*** Opening Provided records ***
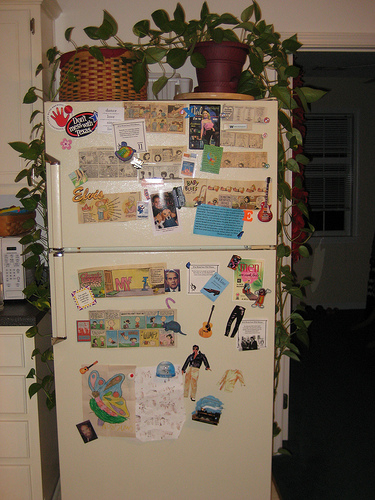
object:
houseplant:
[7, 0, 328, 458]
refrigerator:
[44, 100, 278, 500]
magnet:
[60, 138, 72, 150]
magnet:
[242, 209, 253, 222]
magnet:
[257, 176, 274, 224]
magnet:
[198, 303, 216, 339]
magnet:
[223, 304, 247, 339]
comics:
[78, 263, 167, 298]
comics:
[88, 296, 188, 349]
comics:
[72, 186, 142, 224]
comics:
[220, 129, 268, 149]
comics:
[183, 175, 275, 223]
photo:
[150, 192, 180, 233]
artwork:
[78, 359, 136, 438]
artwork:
*** Closing Provided records ***
*** Opening Provided records ***
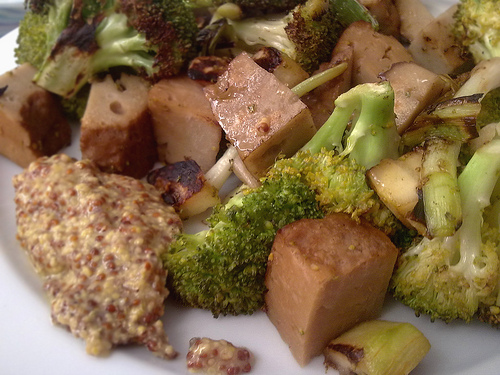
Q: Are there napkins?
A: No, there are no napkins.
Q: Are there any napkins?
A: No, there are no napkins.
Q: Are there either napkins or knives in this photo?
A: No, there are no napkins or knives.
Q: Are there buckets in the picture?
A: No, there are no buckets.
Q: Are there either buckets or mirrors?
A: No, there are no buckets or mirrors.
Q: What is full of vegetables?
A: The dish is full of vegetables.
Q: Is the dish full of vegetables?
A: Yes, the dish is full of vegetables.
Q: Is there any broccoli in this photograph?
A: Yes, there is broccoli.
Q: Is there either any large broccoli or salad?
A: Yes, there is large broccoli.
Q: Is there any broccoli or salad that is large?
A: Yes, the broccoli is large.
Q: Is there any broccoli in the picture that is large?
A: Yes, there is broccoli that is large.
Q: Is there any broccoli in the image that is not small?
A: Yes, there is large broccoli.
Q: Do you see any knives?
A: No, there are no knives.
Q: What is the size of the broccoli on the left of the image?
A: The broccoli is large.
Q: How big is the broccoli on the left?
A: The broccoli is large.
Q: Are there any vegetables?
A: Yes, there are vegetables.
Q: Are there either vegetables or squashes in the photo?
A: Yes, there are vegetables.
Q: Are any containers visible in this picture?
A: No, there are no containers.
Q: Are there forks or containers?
*** Closing Provided records ***
What the exercise asks:
Render the stretch of material from the line containing "Q: Is there any broccoli or" through the line containing "Q: Are there forks or containers?" as a Markdown table with the columns "Row" and "Text". Give each line its own row number, and omit blank lines.

Reply to the exercise:
| Row | Text |
|---|---|
| 1 | Q: Is there any broccoli or salad that is large? |
| 2 | A: Yes, the broccoli is large. |
| 3 | Q: Is there any broccoli in the picture that is large? |
| 4 | A: Yes, there is broccoli that is large. |
| 5 | Q: Is there any broccoli in the image that is not small? |
| 6 | A: Yes, there is large broccoli. |
| 7 | Q: Do you see any knives? |
| 8 | A: No, there are no knives. |
| 9 | Q: What is the size of the broccoli on the left of the image? |
| 10 | A: The broccoli is large. |
| 11 | Q: How big is the broccoli on the left? |
| 12 | A: The broccoli is large. |
| 13 | Q: Are there any vegetables? |
| 14 | A: Yes, there are vegetables. |
| 15 | Q: Are there either vegetables or squashes in the photo? |
| 16 | A: Yes, there are vegetables. |
| 17 | Q: Are any containers visible in this picture? |
| 18 | A: No, there are no containers. |
| 19 | Q: Are there forks or containers? |